Introducing Return Impact Maps

Which of the top ATP players are the most aggressive on the serve return? Which are the most defensive? Is Andrey Rublev’s serve return style closer to Roger Federer’s or Novak Djokovic’s? In this post, I introduce an interactive visualization tool to help answer these and many other questions about the return impact of top men’s tennis players.

One of the things that is woefully missing from mainstream tennis is compelling graphical analysis. Tracking systems like Hawkeye have been gathering rich data at pro events for 15 years. Yet the most advanced display of that information hasn’t gone beyond a basic dot chart showing where balls landed or were hit from. This kind of chart is showing us information. But it isn’t really helping us to draw interesting conclusions, like what patterns a player might be showing? And whether these patterns are unusual in some way? For these kinds of questions, we need both an analysis to extract key summaries from what is observed and a good approach for visualizing those summaries.

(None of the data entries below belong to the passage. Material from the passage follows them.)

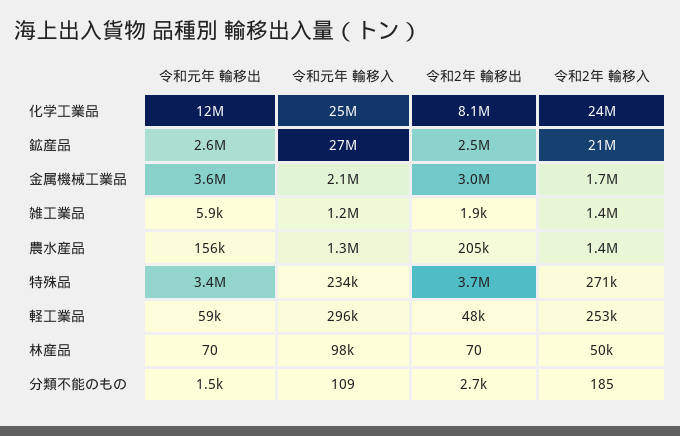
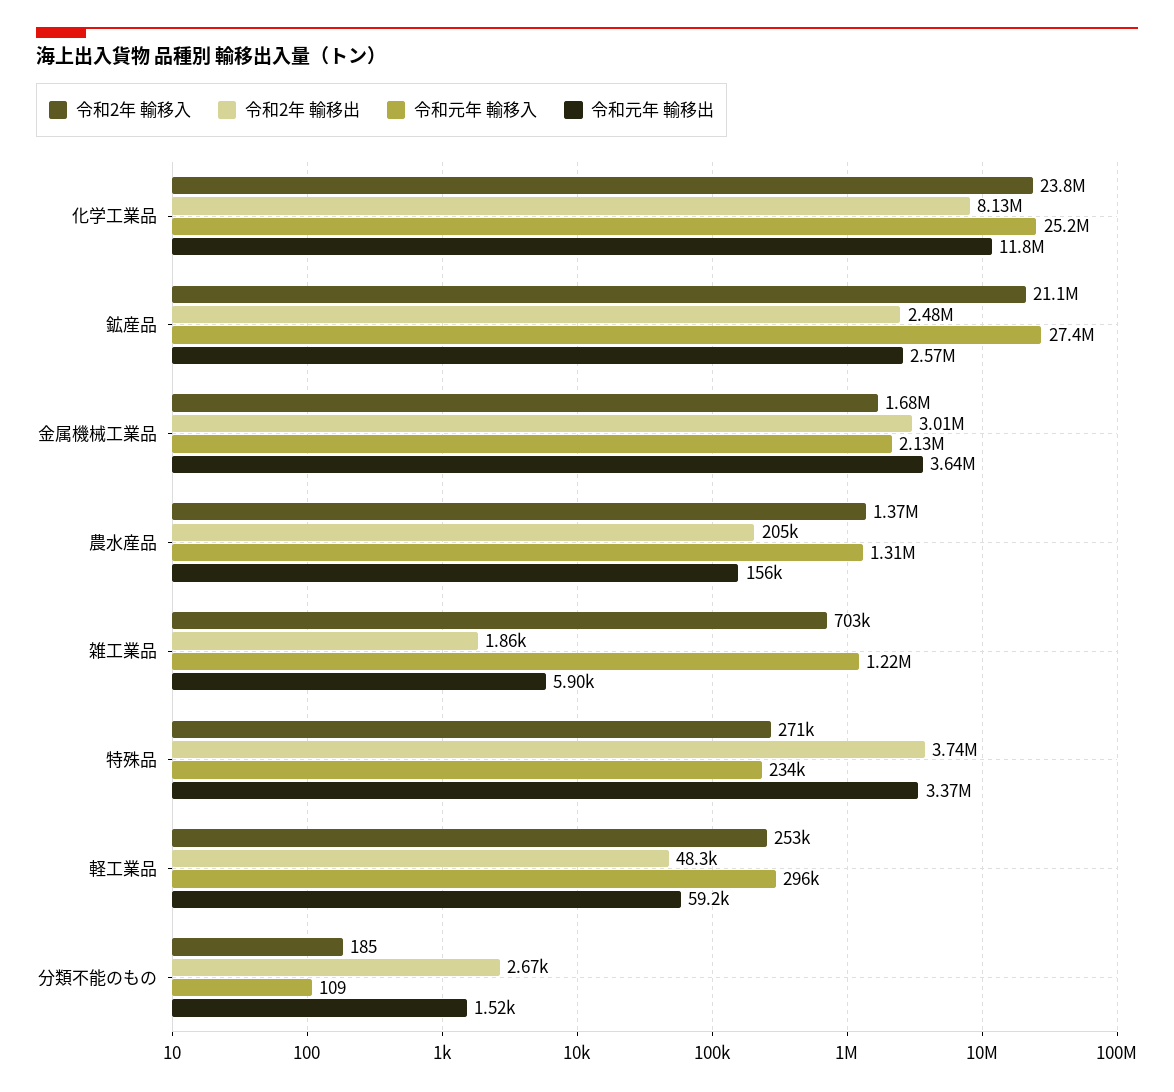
  {
    "令和元年 輸移出": {
      "化学工業品": 11800000,
      "鉱産品": 2570000,
      "金属機械工業品": 3640000,
      "雑工業品": 5900,
      "農水産品": 156000,
      "特殊品": 3370000,
      "軽工業品": 59200,
-     "林産品": 70,
      "分類不能のもの": 1520
    },
    "令和元年 輸移入": {
      "化学工業品": 25200000,
      "鉱産品": 27400000,
      "金属機械工業品": 2130000,
      "雑工業品": 1220000,
      "農水産品": 1310000,
      "特殊品": 234000,
      "軽工業品": 296000,
-     "林産品": 98000,
      "分類不能のもの": 109
    },
    "令和2年 輸移出": {
      "化学工業品": 8130000,
      "鉱産品": 2480000,
      "金属機械工業品": 3010000,
      "雑工業品": 1860,
      "農水産品": 205000,
      "特殊品": 3740000,
      "軽工業品": 48300,
-     "林産品": 70,
      "分類不能のもの": 2670
    },
    "令和2年 輸移入": {
      "化学工業品": 23800000,
      "鉱産品": 21100000,
      "金属機械工業品": 1680000,
-     "雑工業品": 1400000,
+     "雑工業品": 703000,
      "農水産品": 1370000,
      "特殊品": 271000,
      "軽工業品": 253000,
-     "林産品": 50000,
      "分類不能のもの": 185
    }
  }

During the off-season, I thought it was time to stop complaining about the state of visualizations of tracking data in pro tennis and try to walk the walk. After weeks of modeling, working through ideas with stats maestro Jim Albert, and wrangling with d3, I am pleased to present the first iteration of a ‘Return Impact Map’. This is an interactive heat map of the first return impact patterns of 84 of the top ATP players in today’s game. The position shown is the expected surface of return impact against an average server for the specified return type and surface. Importantly, the chart is looking at a player’s average tendencies over several years of ATP match data for each and adjusts for each server the player has faced, which can help us separate a receiver’s style from how receiver’s usually adjust to specific servers. More details of how this is done are provided at the end of the post.

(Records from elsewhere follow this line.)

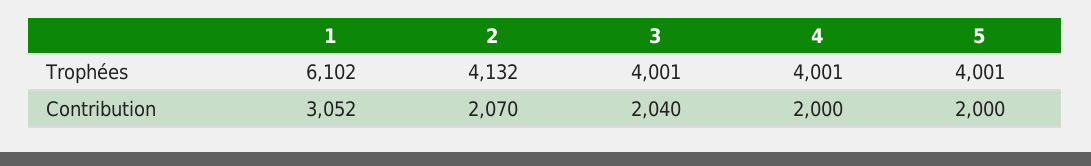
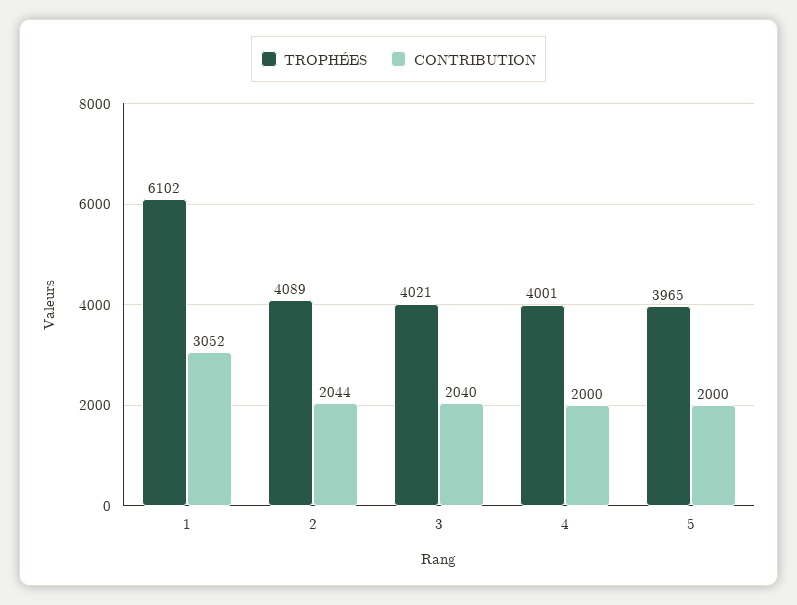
  {
    "Trophées": {
      "1": 6102,
-     "2": 4132,
+     "2": 4089,
-     "3": 4001,
+     "3": 4021,
      "4": 4001,
-     "5": 4001
+     "5": 3965
    },
    "Contribution": {
      "1": 3052,
-     "2": 2070,
+     "2": 2044,
      "3": 2040,
      "4": 2000,
      "5": 2000
    }
  }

You can use the drop drown menus at the top of the chart to change the player, serve type, and surface. Toggling in between players is a great way to contrast the variation among impact styles. You probably would have guessed Nick Kyrgios and Roger Federer have some of the most aggressive return impact positions in the sport, but did you know Alex De Minaur is just as aggressive? Or that Daniil Medvedev is more defensive in his impact position than Rafael Nadal?

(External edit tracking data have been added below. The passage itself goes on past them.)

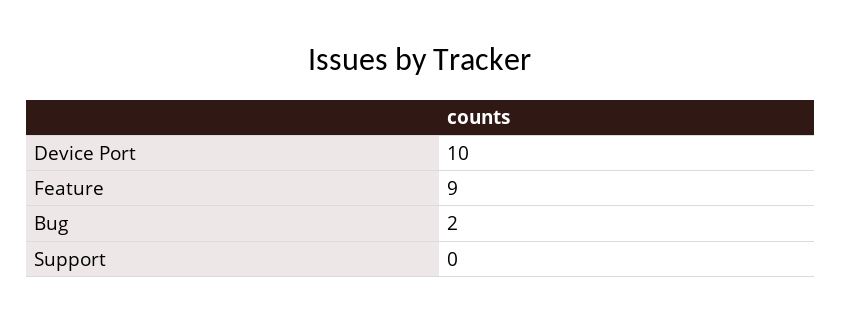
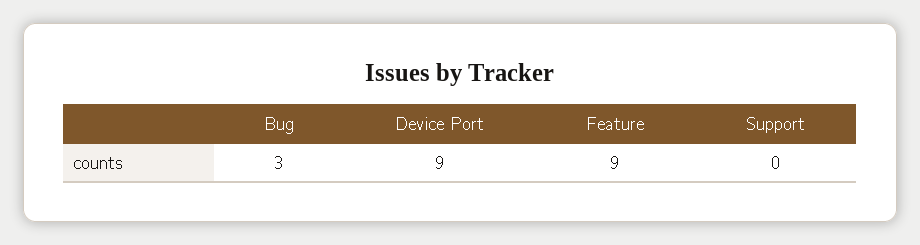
  {
-   "Device Port": 10,
+   "Device Port": 9,
    "Feature": 9,
-   "Bug": 2,
+   "Bug": 3,
    "Support": 0
  }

These are just a few takeaways this kind of tool helps us to easily find. I will summarize some of the interesting findings I’ve uncovered in working with these data in a future post. I also have summaries of second return impact for the same players and will create a separate map for those results. It turns out the second return impact is more complex in significant ways from first return patterns and needed some modifications to the first return model. But more on that to come…

Model of Return Impact

The model of first return impact can be thought of as a bivariate plus-minus model with both receiver and server offsets to the population average. To see what I mean, let $\mathbf{Y}_{srn}$ be the $n$th return impact point of receiver $r$ versus server $s$. The return impact is a coordinate that has the depth and width of a player’s position for every returned point in the court’s coordinate system. The key part of the model is how we set the expected value for this position, which is as follows

$$\mu_{srn} = (\boldsymbol{\alpha} + \boldsymbol{\alpha}_r - \boldsymbol{\alpha}_s)' \mathbf{X}_{srn}$$

The vector $\mathbf{X}_{srn}$ is where we capture the context of any particular impact. This includes indicators for the serve direction, surface and court side. The parameters $\boldsymbol{\alpha}$ are the effects for each dimension of position (depth and width) for the average receiver. The effects $\boldsymbol{\alpha}_r$ are the offsets for the receiver $r$. So, for example, a player that impacts deeper than the average in most situations would have a positive term for their $\boldsymbol{\alpha}_r$ intercept for the depth dimension. The same idea applies to the server effects $\boldsymbol{\alpha}_s$, though we subtract the offset of the server effects.

Once we have the mean specified, each specific outcome is regarded as a draw from a bivariate normal with that mean and variance-covariance $\Sigma$,

$$\mathbf{Y}_{srn} \sim MVN(\boldsymbol{\mu}_{srn}, \boldsymbol{\Sigma})$$

I use a Bayesian implementation of this model, where I can specify shared priors for the server and receiver effects. This has the advantage of partial pooling across the player effects, where we balance between global and individual effects in a way that accounts for the differences in sample size across players. The model was fit with pymc3 on a dataset of 1,287 ATP matches between 2018 and 2020, which included 74,883 first return points. Huge thanks to Brandon Willard on the JAX backend in pymc3, which greatly accelerated the fit of the model.